__About this task__.
All pictures are to be left out; every other part of the entries must be reproduced exactly.

__Data for this exercise__.

►

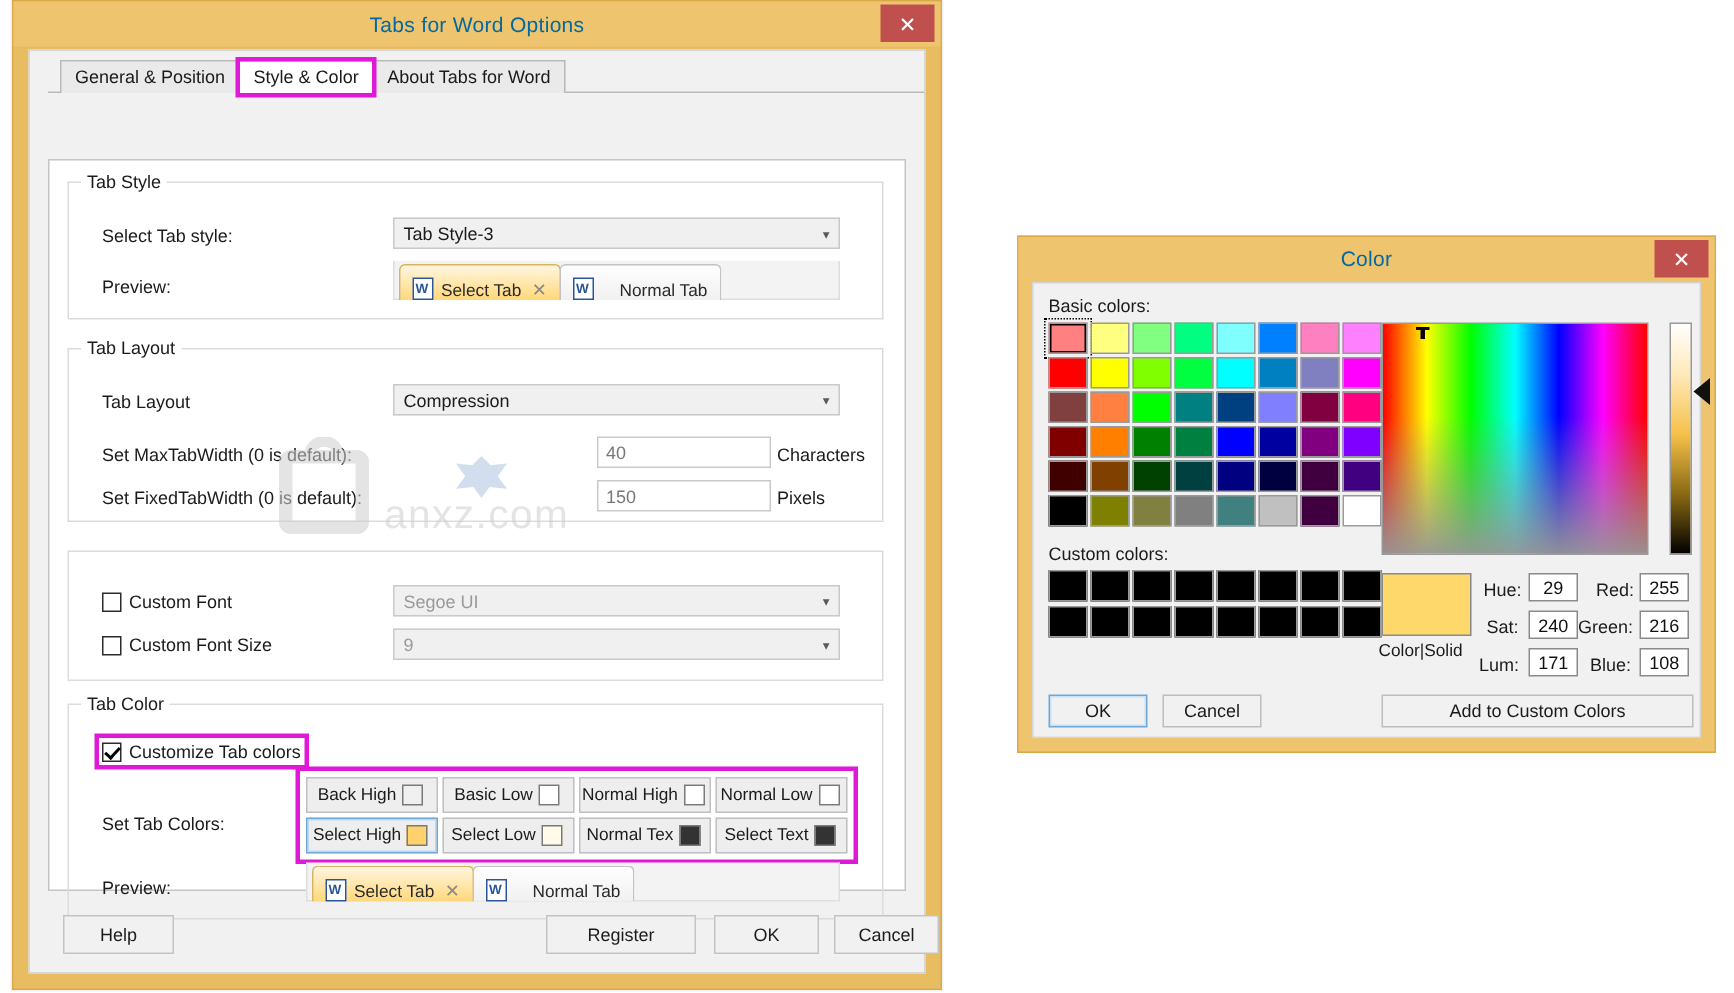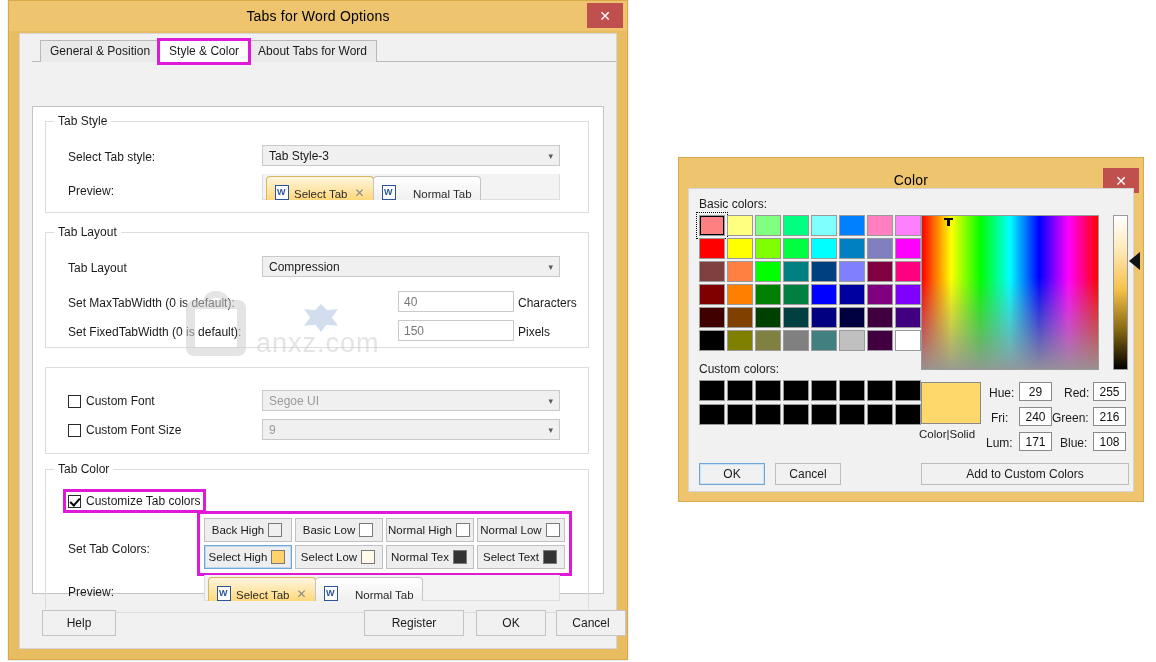"Tabs for Word Options" .win-title { color: #000000 -> #0369a1 }
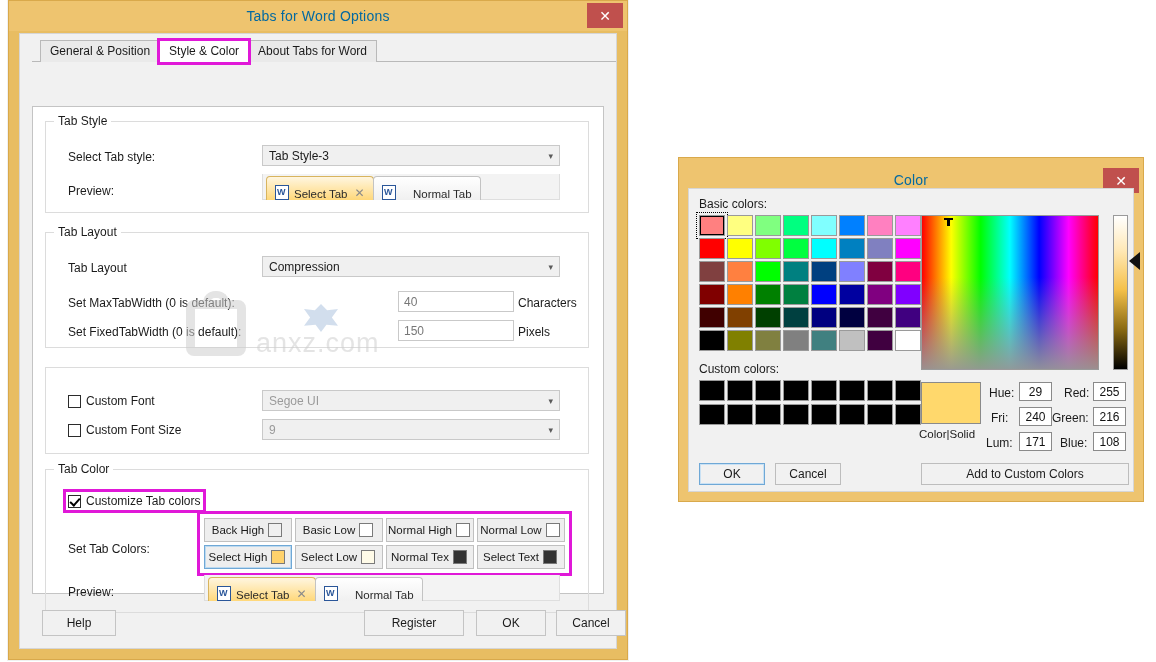"Color" #color-dialog .win-titlebar { margin-top: 8px -> none }
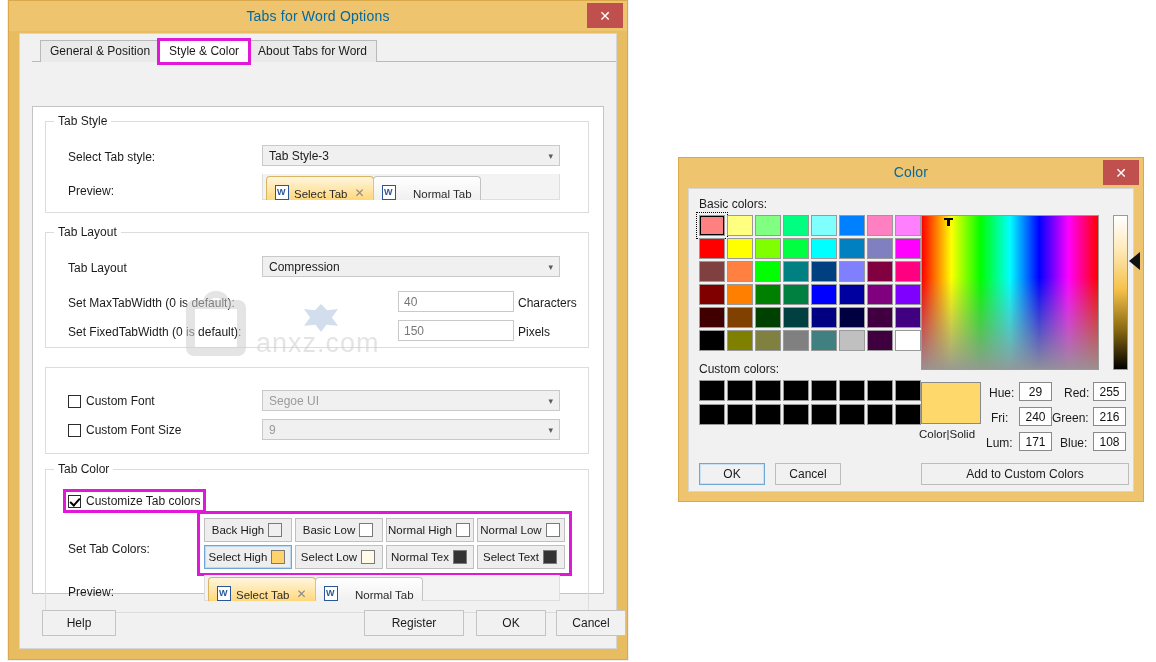"Fri:" div.cd-lbl { text: Fri -> Sat }
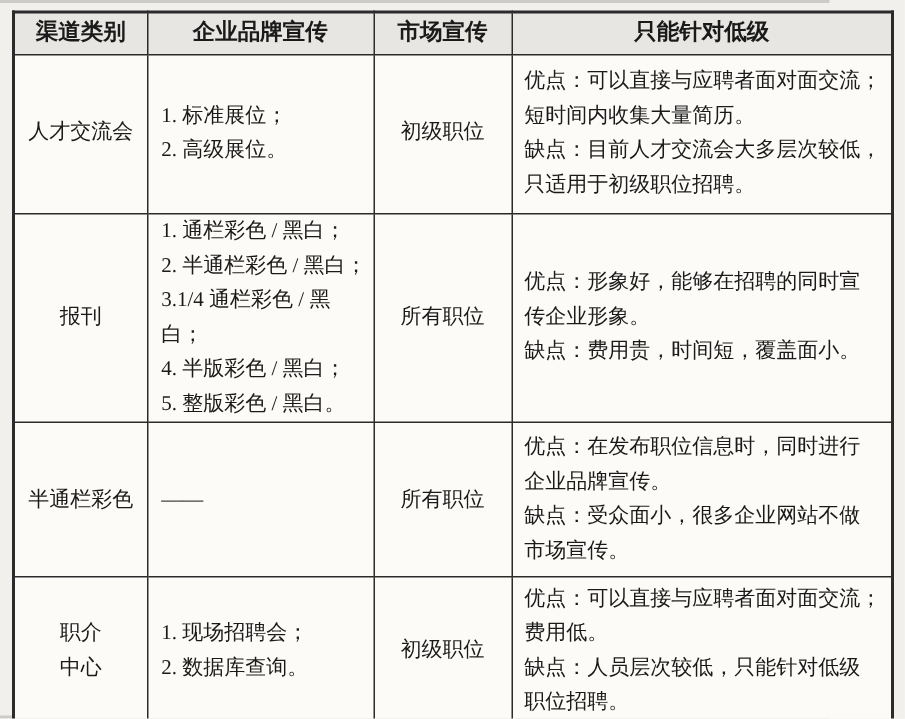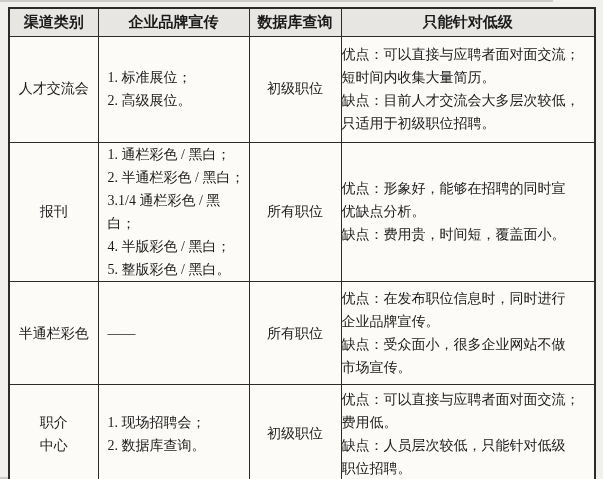"数据库查询" th { text: 数据库查询 -> 市场宣传 }
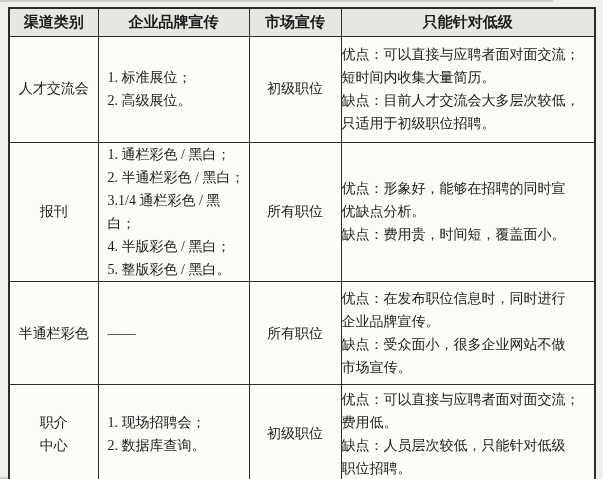"优点：可以直接与应聘者面对面交流；" td.analysis { padding-left: none -> 8px }
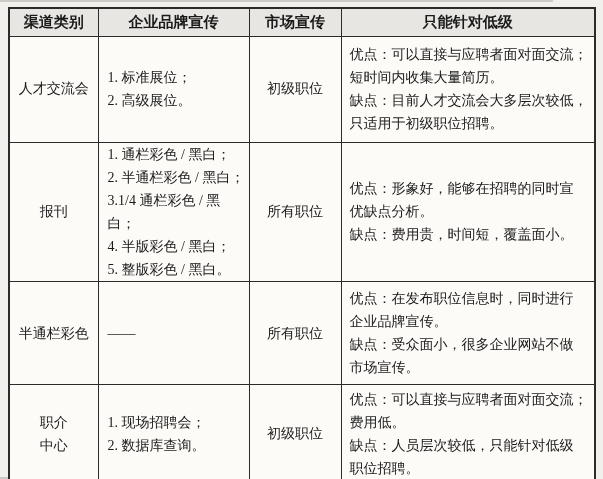"优点：形象好，能够在招聘的同时宣" td.analysis { text: 优缺点分析 -> 传企业形象 }
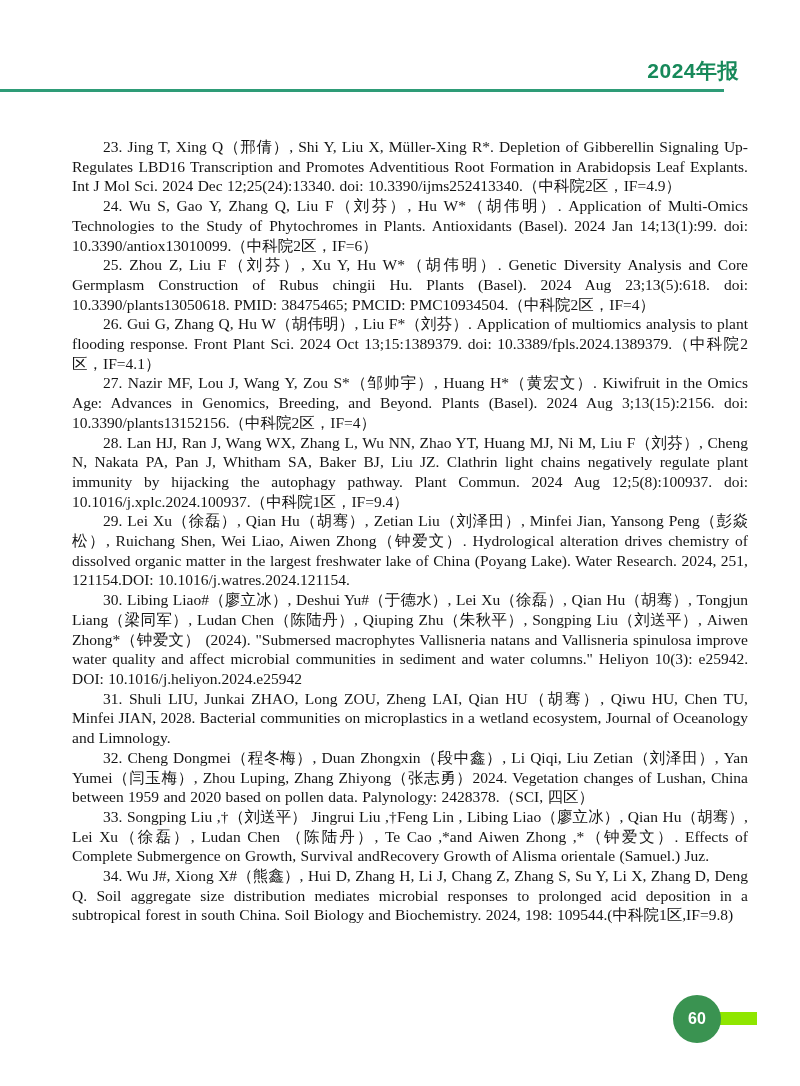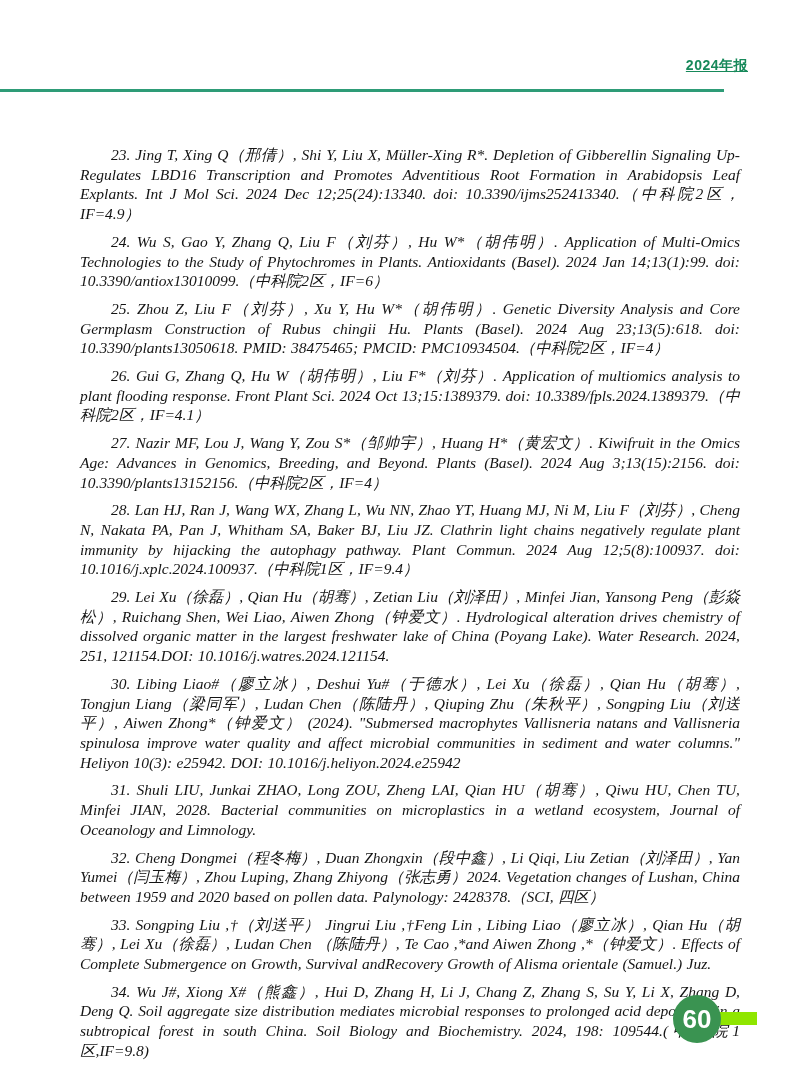"2024年报" .header-title { font-size: 14px -> 21px; right: 52px -> 61px; text-decoration: underline -> none }
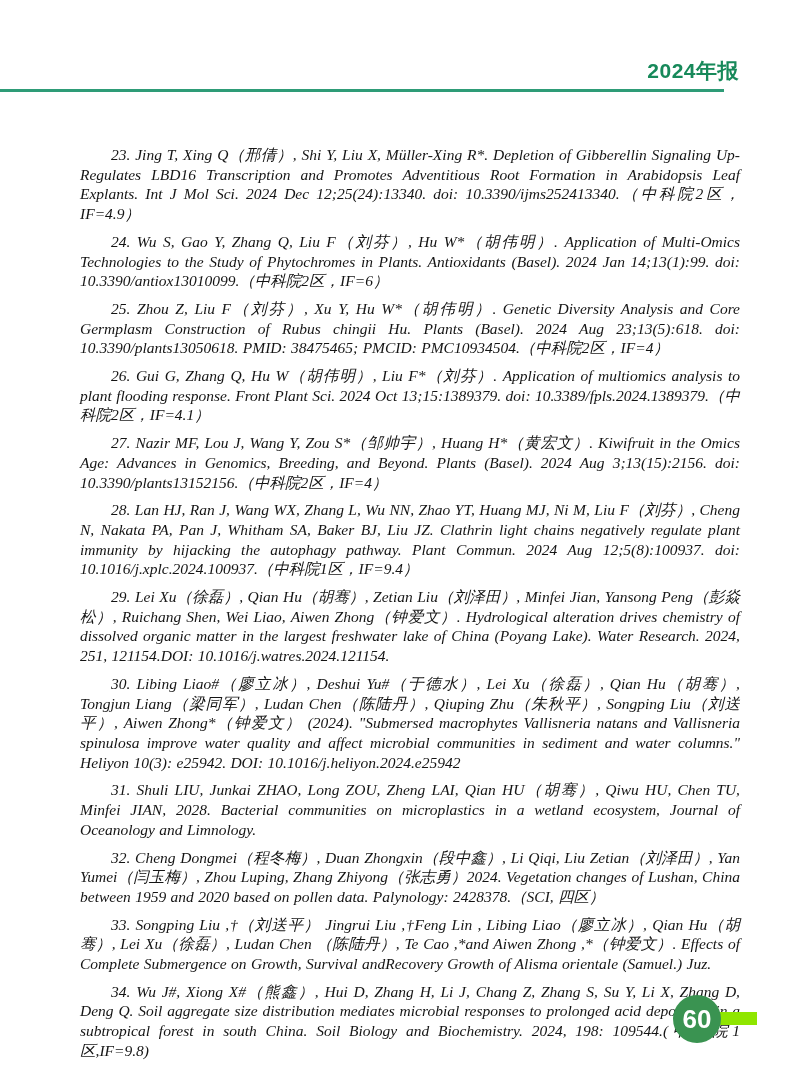"23. Jing T, Xing Q（邢倩）," .ref { font-style: italic -> none; margin: 8px -> 0 }
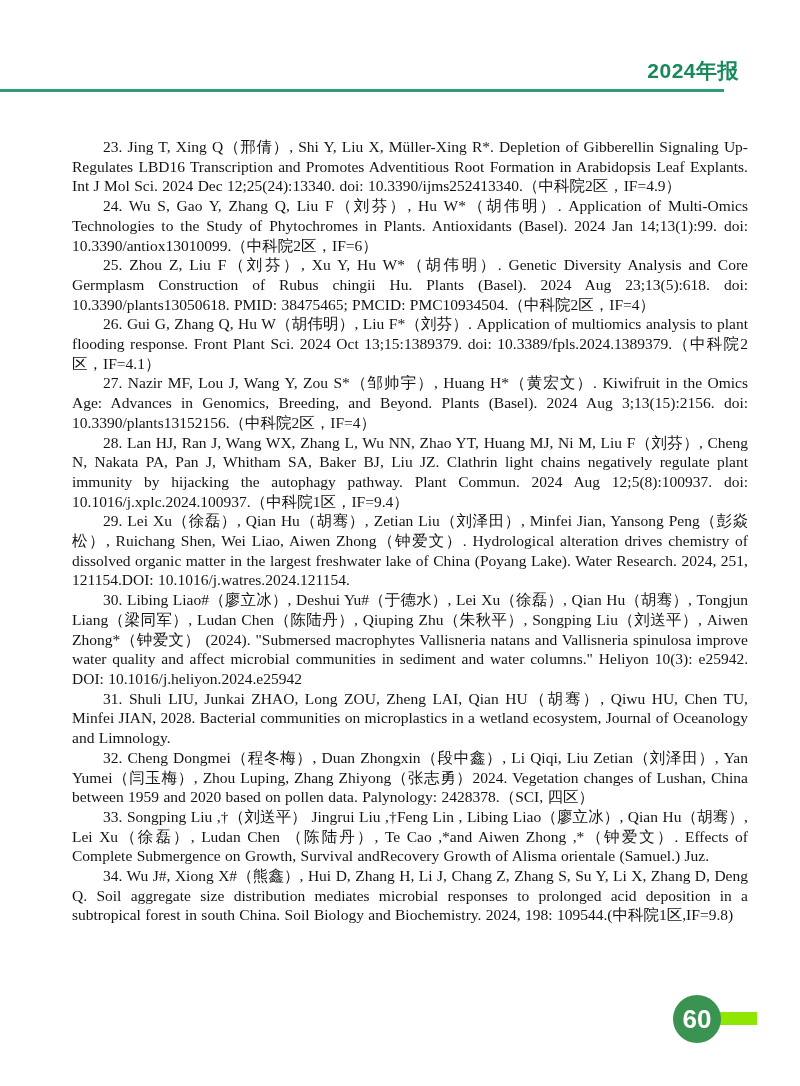"60" .badge-circle { font-size: 26px -> 16px }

◄

__Expected output__.
"Tabs for Word Options" .win-title { color: #000000 -> #0369a1 }
"Color" #color-dialog .win-titlebar { margin-top: 8px -> none }
"Fri:" div.cd-lbl { text: Fri -> Sat }
"数据库查询" th { text: 数据库查询 -> 市场宣传 }
"优点：可以直接与应聘者面对面交流；" td.analysis { padding-left: none -> 8px }
"优点：形象好，能够在招聘的同时宣" td.analysis { text: 优缺点分析 -> 传企业形象 }
"2024年报" .header-title { font-size: 14px -> 21px; right: 52px -> 61px; text-decoration: underline -> none }
"23. Jing T, Xing Q（邢倩）," .ref { font-style: italic -> none; margin: 8px -> 0 }
"60" .badge-circle { font-size: 26px -> 16px }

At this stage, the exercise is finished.